You have been successful at many things throughout your life--if that were not true, you would not be a part of this outstanding Kenyon Class. And we fully expect you to be successful here. But that may entail reaching higher, stretching further than you have before. Kenyon is a place to explore, to take intellectual risks for sure, and even to take some personal risks--reaching out to new kinds of people, trying new activities, perhaps even putting aside some things that you've always done. All of these are risky and difficult. We know that. And yet we expect you to undertake such difficulties in your years at Kenyon.

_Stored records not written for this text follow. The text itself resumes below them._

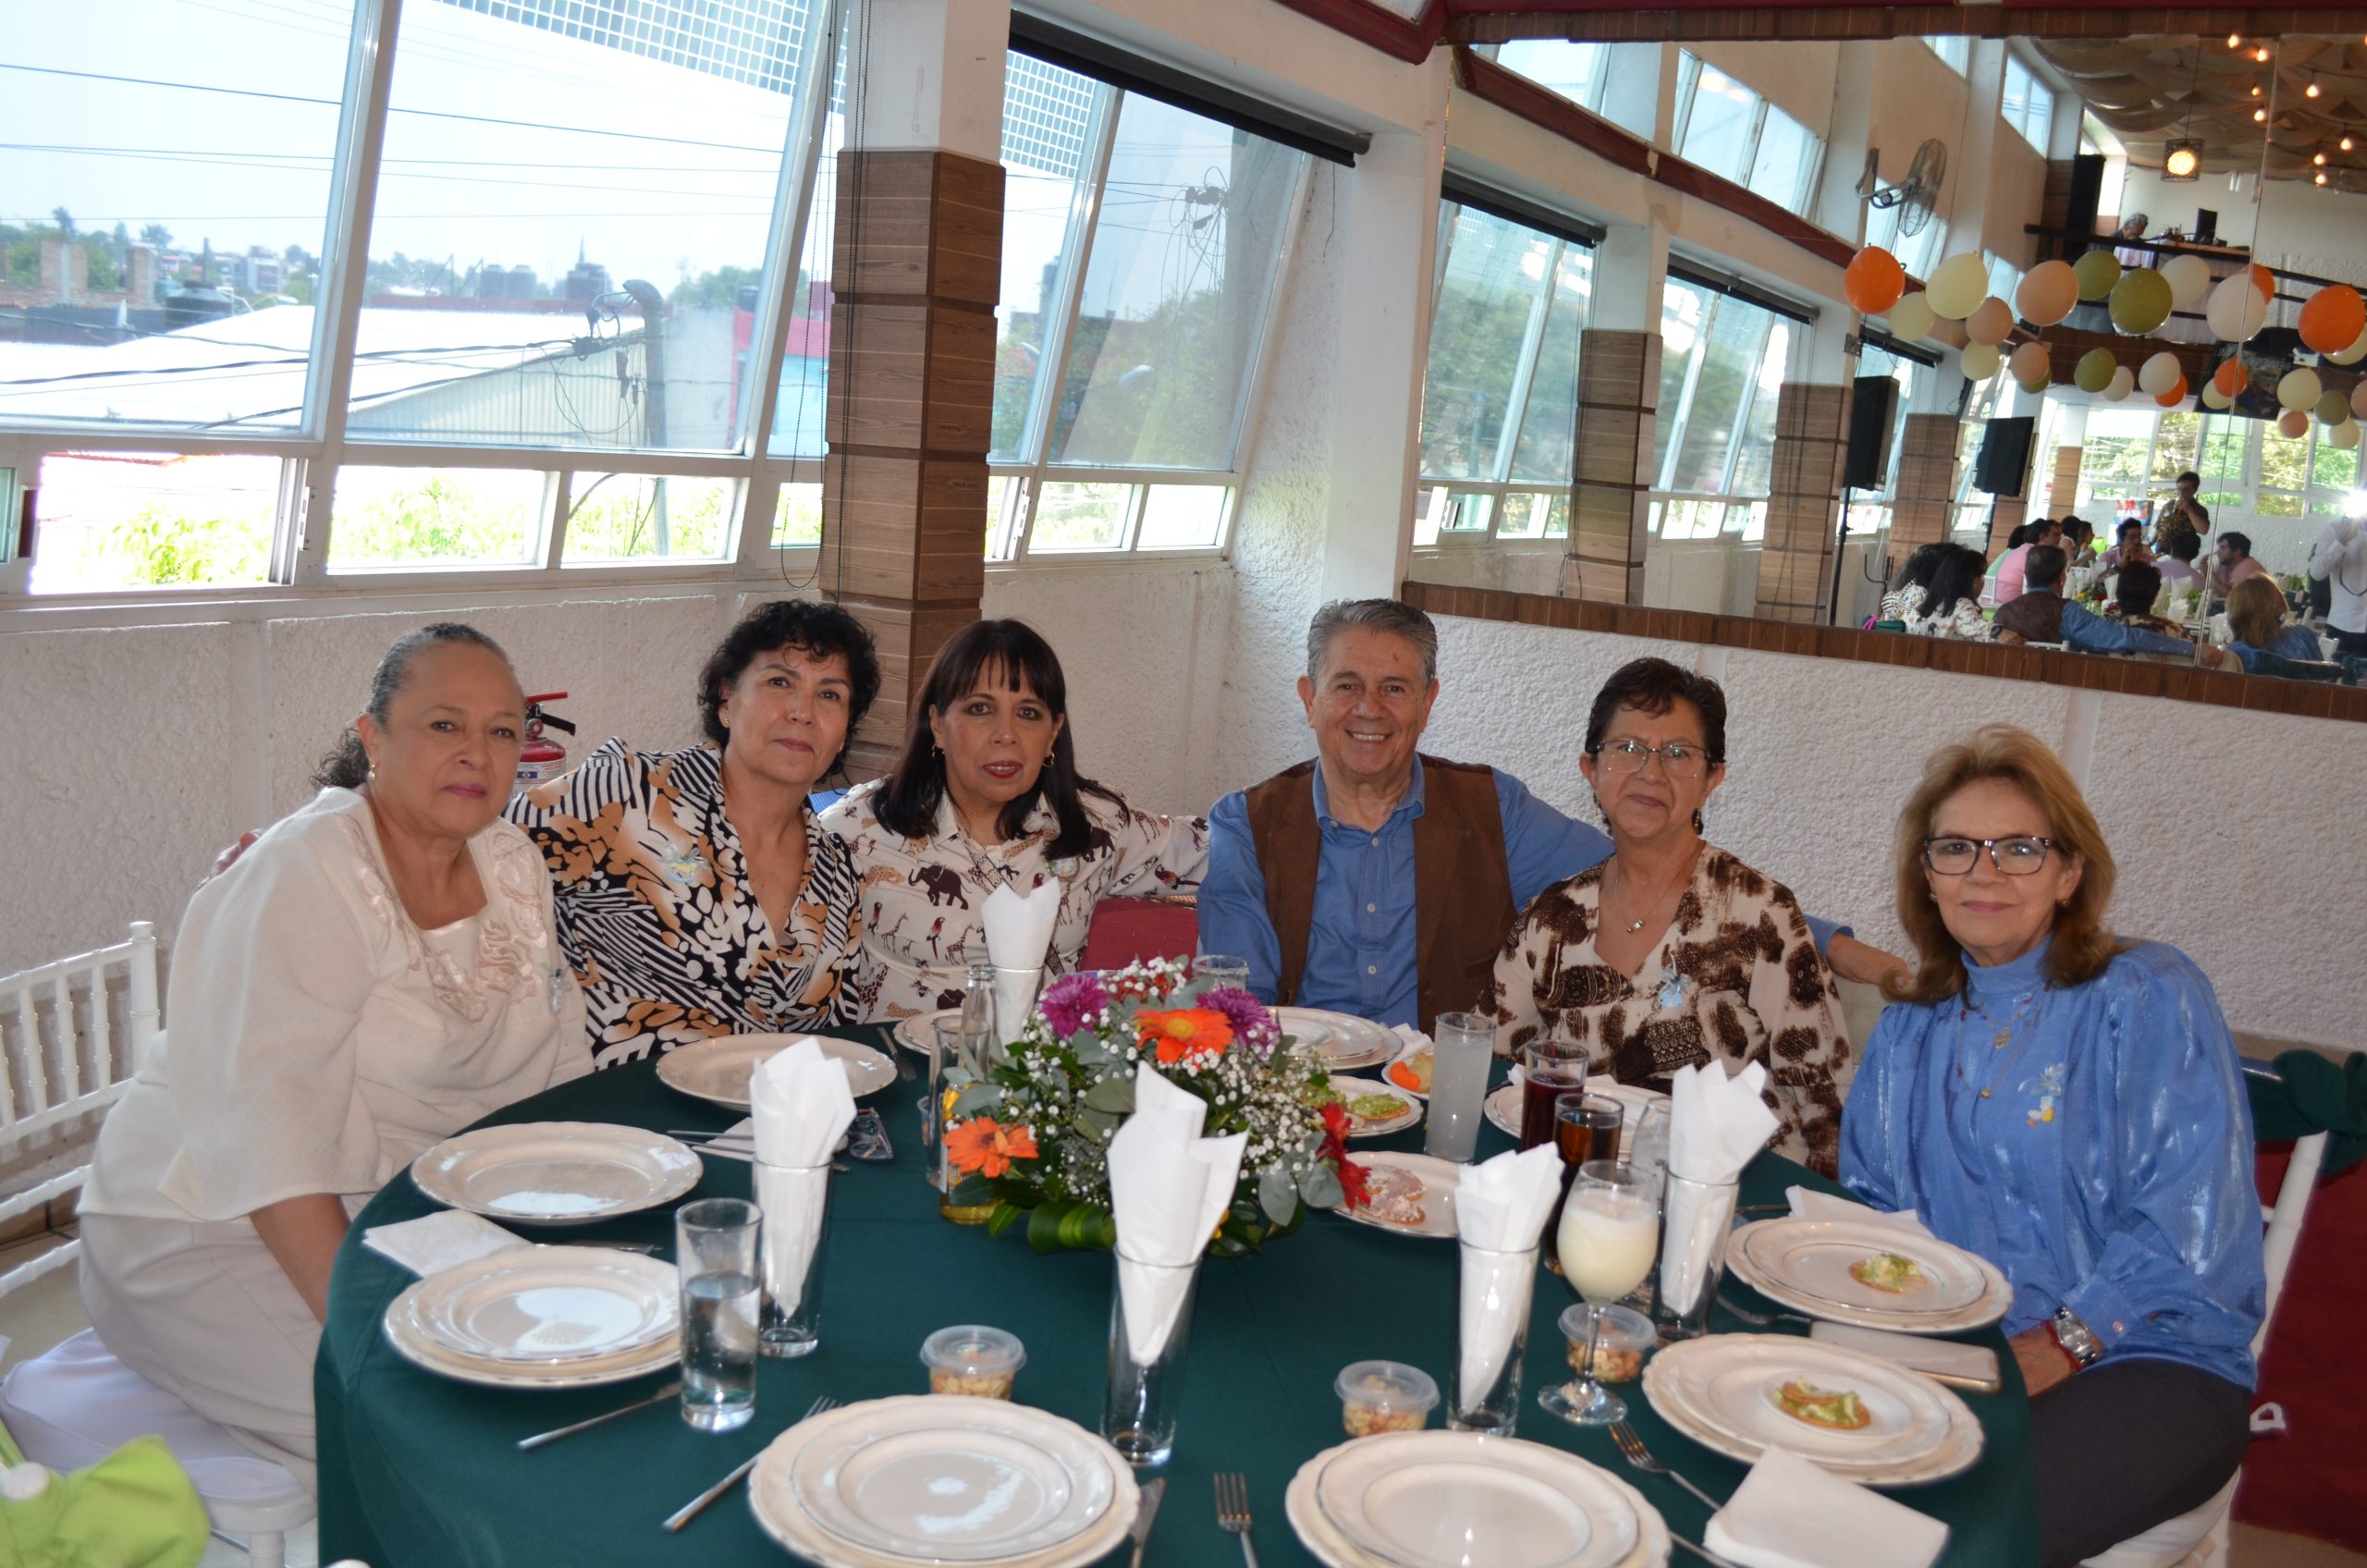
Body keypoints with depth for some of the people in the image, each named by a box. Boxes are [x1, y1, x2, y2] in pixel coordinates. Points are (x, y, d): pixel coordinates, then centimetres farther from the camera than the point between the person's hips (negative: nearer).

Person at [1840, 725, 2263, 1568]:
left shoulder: (2149, 998, -3)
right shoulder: (1911, 1030, 14)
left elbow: (2187, 1221, -11)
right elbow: (1871, 1199, 17)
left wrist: (2061, 1347, -18)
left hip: (2141, 1358, -4)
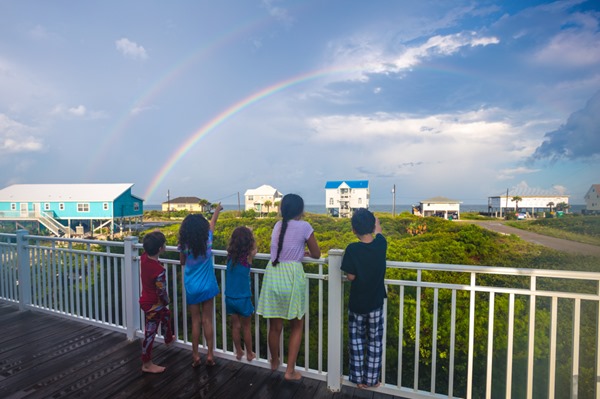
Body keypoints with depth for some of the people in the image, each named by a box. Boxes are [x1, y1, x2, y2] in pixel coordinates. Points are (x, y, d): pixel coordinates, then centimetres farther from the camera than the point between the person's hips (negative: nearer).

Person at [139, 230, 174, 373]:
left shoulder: (144, 257, -14)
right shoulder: (159, 270, -33)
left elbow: (148, 248, 11)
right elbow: (161, 292, -22)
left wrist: (155, 236, 1)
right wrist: (166, 301, -3)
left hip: (146, 299, 9)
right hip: (153, 304, -9)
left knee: (166, 314, 32)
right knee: (150, 333, 7)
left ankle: (168, 339, 55)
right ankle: (147, 364, 24)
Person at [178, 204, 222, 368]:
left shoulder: (184, 245, -10)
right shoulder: (207, 240, -12)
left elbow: (182, 262, 9)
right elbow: (212, 223, 8)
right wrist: (217, 210, 25)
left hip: (191, 288, 1)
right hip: (207, 286, -1)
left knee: (195, 322, 12)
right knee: (207, 321, 9)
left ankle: (195, 356, 21)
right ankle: (210, 355, 17)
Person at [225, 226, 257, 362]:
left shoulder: (230, 255, -6)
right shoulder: (248, 257, -16)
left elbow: (231, 244, 17)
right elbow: (254, 248, 4)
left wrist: (239, 233, 13)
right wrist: (249, 234, 9)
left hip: (230, 298, 4)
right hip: (243, 298, -4)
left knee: (235, 326, 18)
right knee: (246, 327, 14)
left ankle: (239, 352, 33)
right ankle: (249, 354, 29)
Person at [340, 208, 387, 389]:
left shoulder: (352, 249, -21)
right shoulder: (381, 244, -12)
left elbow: (351, 276, -13)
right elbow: (378, 231, 11)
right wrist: (372, 218, 26)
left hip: (357, 303, -2)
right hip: (376, 302, 2)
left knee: (357, 340, 17)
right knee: (375, 341, 17)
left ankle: (359, 379, 27)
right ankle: (372, 379, 28)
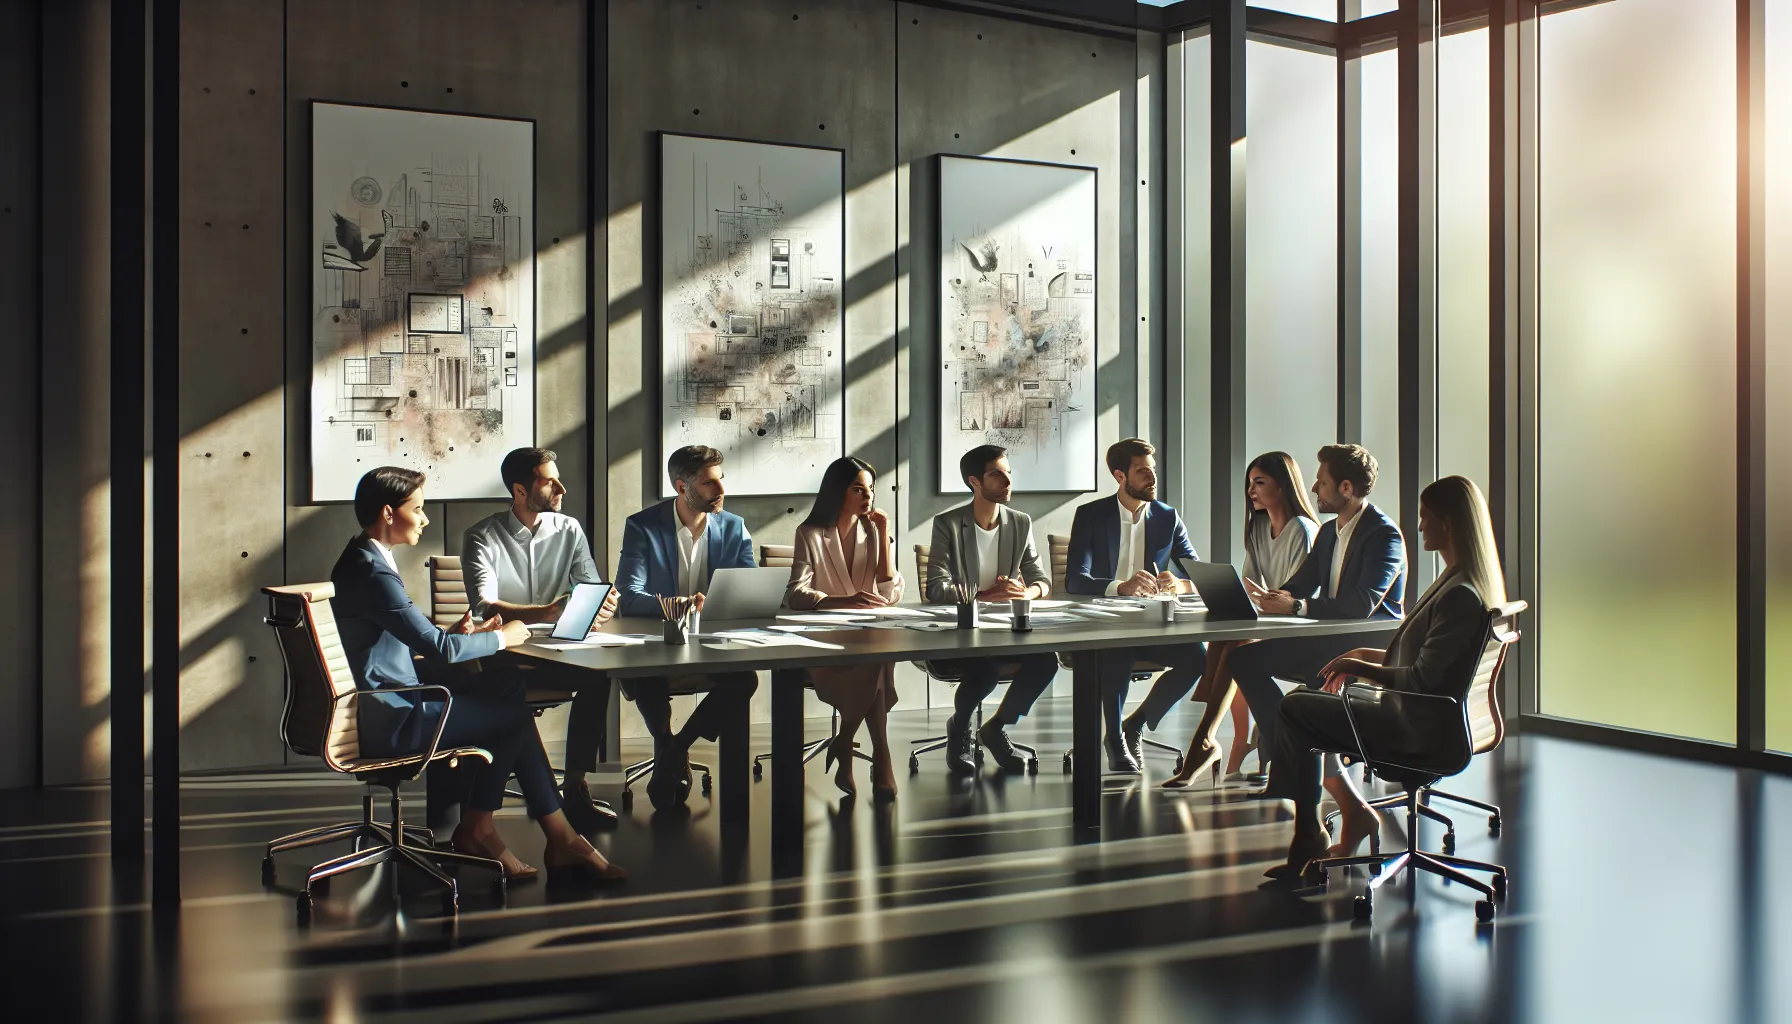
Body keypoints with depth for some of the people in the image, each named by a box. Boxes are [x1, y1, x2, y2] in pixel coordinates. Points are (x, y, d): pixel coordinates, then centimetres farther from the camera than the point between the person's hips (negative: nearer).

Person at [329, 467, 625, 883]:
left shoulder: (362, 561, 13)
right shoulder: (373, 571, -20)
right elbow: (438, 649, -24)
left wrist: (452, 633, 3)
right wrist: (501, 638, -9)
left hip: (385, 709, 10)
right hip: (392, 721, -10)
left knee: (509, 702, 5)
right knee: (514, 712, -2)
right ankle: (477, 828, 15)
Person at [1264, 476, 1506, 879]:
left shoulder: (1460, 595, -24)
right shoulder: (1464, 583, 8)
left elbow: (1422, 679, -24)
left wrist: (1362, 668, -12)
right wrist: (1369, 655, 11)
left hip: (1416, 728, -11)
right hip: (1420, 717, 11)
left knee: (1294, 710, -8)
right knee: (1309, 705, 18)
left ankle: (1309, 837, 3)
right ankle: (1354, 810, 13)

Thus we come to truths about this College. There could be no more supportive environment than Kenyon. The faculty, the administration, the staff--all of us are focused on the single objective of the best possible education for undergraduates. If you talk with Kenyon students, it won't take very long before you understand some distinctive aspects of what we do here. For one thing, we are all colleagues, not competitors in the learning process. For another, Kenyon is an environment where, to an astonishing degree--if you can imagine it, you can accomplish it. Students describe this experience to me again and again. Whether it's starting an organization or having a dream internship or bringing a great speaker to campus or carrying out cutting-edge research or publishing your poetry--all of this is possible at Kenyon and you'll find people to work with you, to accomplish it. And that's the truth!